Andrew Small, a western author and we all know what the west thinks of Pakistan and China, as well as how their media portrays these two countries. First and foremost, we must acknowledge that the author conducted extensive study on each and every incident in the China-Pakistan relationship. To write this book, he researched every facet of the narrative.
The author attempted to create the impression that Pakistan has stolen technology from the West, particularly the United States (For Reference: Pakistan's Babar Cruise Missile is a result of reverse engineering being done on a United States Tomahawk Cruise Missile that Pakistani agencies stole from Africa and brought to Pakistan via Balochistan, and then it was taken to China for further research).
Almost every country on the earth is engaged in “Technology Theft.” The US stole nuclear technology from the Germans, the Russians took it from the Americans, and, strangely, it was the US that somehow gave nuclear technology to China in order to maintain the balance of power in the area and to prevent the Soviet Union from dominating Asia.
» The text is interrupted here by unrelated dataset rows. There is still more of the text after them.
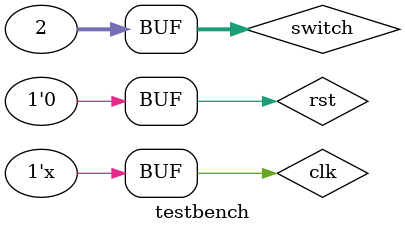
<source format=v>
module testbench();
reg rst,clk;
wire [6:0] led;
wire [7:0] ds;
reg [31:0] switch;
mini_machine MACH(clk,rst, led, ds, switch);
	initial
	begin
		#0 
		clk=0;
		rst=0;
		switch=0;
		#30
		rst=1;
		#50
		rst=0;
		#4000
		switch=1;
		#8000
		switch=2;
	end
	always #20 clk=~clk;
endmodule
</source>
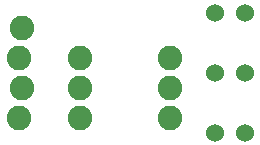
<source format=gbr>
G04 EAGLE Gerber RS-274X export*
G75*
%MOMM*%
%FSLAX34Y34*%
%LPD*%
%INSoldermask Top*%
%IPPOS*%
%AMOC8*
5,1,8,0,0,1.08239X$1,22.5*%
G01*
%ADD10C,1.524000*%
%ADD11C,2.082800*%


D10*
X203200Y152400D03*
X228600Y152400D03*
X203200Y101600D03*
X228600Y101600D03*
X203200Y50800D03*
X228600Y50800D03*
D11*
X36830Y63500D03*
X39370Y88900D03*
X36830Y114300D03*
X39370Y139700D03*
X88900Y114300D03*
X165100Y114300D03*
X88900Y88900D03*
X165100Y88900D03*
X88900Y63500D03*
X165100Y63500D03*
M02*

</source>
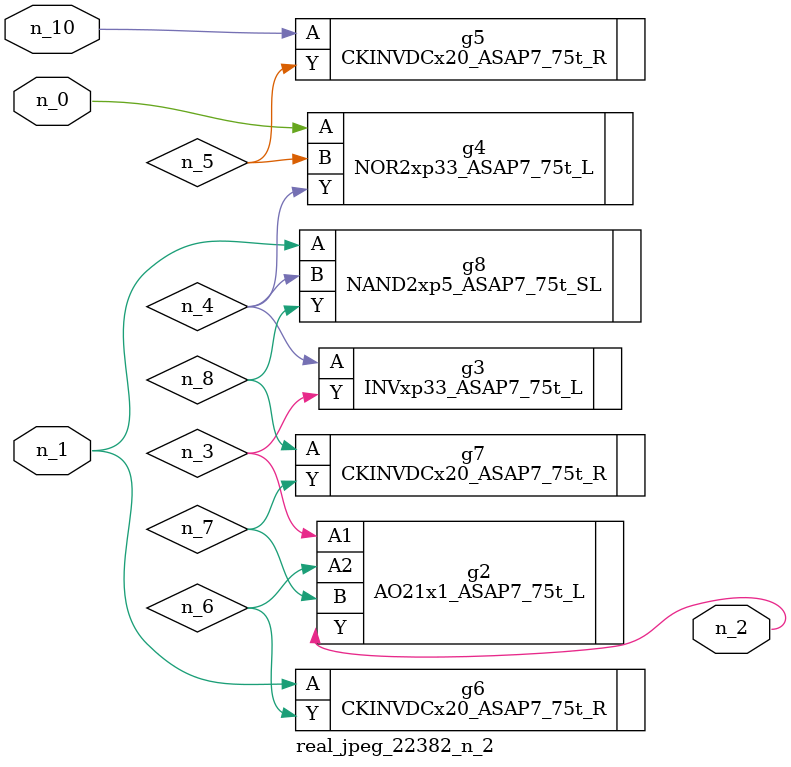
<source format=v>
module real_jpeg_22382_n_2 (n_1, n_10, n_0, n_2);

input n_1;
input n_10;
input n_0;

output n_2;

wire n_5;
wire n_4;
wire n_8;
wire n_6;
wire n_7;
wire n_3;

NOR2xp33_ASAP7_75t_L g4 ( 
.A(n_0),
.B(n_5),
.Y(n_4)
);

CKINVDCx20_ASAP7_75t_R g6 ( 
.A(n_1),
.Y(n_6)
);

NAND2xp5_ASAP7_75t_SL g8 ( 
.A(n_1),
.B(n_4),
.Y(n_8)
);

AO21x1_ASAP7_75t_L g2 ( 
.A1(n_3),
.A2(n_6),
.B(n_7),
.Y(n_2)
);

INVxp33_ASAP7_75t_L g3 ( 
.A(n_4),
.Y(n_3)
);

CKINVDCx20_ASAP7_75t_R g7 ( 
.A(n_8),
.Y(n_7)
);

CKINVDCx20_ASAP7_75t_R g5 ( 
.A(n_10),
.Y(n_5)
);


endmodule
</source>
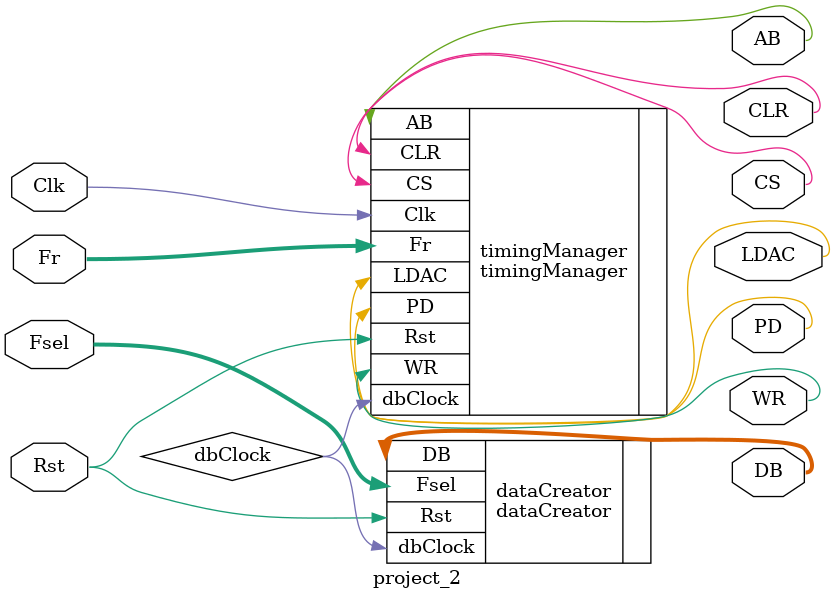
<source format=v>
`timescale 1ns / 1ps


module project_2(
    input Clk,
    input Rst,
    input [1:0] Fsel,
    input [2:0] Fr, 
    output [7:0] DB,
    output CS,
    output WR,
    output AB,
    output PD,
    output LDAC,
    output CLR
    );

    wire dbClock;

    timingManager timingManager(.Clk(Clk), .Rst(Rst), .Fr(Fr), .CS(CS), .WR(WR), .AB(AB), .PD(PD), .LDAC(LDAC), .CLR(CLR), .dbClock(dbClock));
    dataCreator dataCreator(.Rst(Rst), .Fsel(Fsel), .DB(DB), .dbClock(dbClock));
             
endmodule
</source>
When discussing Indo-Pak relations, the author appears to be heavily prejudiced in favor of India. He has stated several times that the Pakistan Army and ISI were playing both sides of the court, that they had friends and ties in the Taliban while also attempting to neutralize them with the support of the US and China. However, the author did not shed any light on how Pakistan was used and discarded like tissue paper by the West in fighting against the Soviet Union, and how we were dragged into a war that was not ours. At the same time, India was receiving benefits and assistance from the United States, the United Kingdom, France, and other countries.
He also attempted to convey the argument that the Pakistan Army is inefficient, deploying old defective weaponry with no strategic studies, so on and so forth. That is simply opposite to the reality. He neglected to note that the Pakistan Army is the only army in the world which has won the “War on Terror” in less than a decade, and that wars aren't only about weapons; if modern equipment was the guarantee of winning a war, the United States would not have wasted two decades and trillions of dollars in Afghanistan, Iraq, and the Middle East.
Author attempted to emphasize that China was unsure about investing billions of dollars in CPEC, China's largest investment outside of its own country. The author stated that China had serious concerns and disagreements with Pakistan, such as Pakistan's internal security, political instability, and an increasing number of Uighurs fleeing their country and seeking refuge in Pakistan, mostly on the outskirts of Rawalpindi, the home of the Pakistan Army.
Concerns he wrote about were somehow genuine, but he failed to explain why China would take such an uncalculated risk and put all of its eggs in the same basket by investing in Pakistan. In the book's epilogue, the author sounded more hopeful about Pakistan-China ties, highlighting the need of Pakistan's civil and military leadership in removing any obstacles that may jeopardize this All Weather Friendship. Mr. Andrew Small, interestingly, referred to Pakistan as "China's Israel." In the same manner that the United States gives preferential attention to Israel, China gives special attention to Pakistan.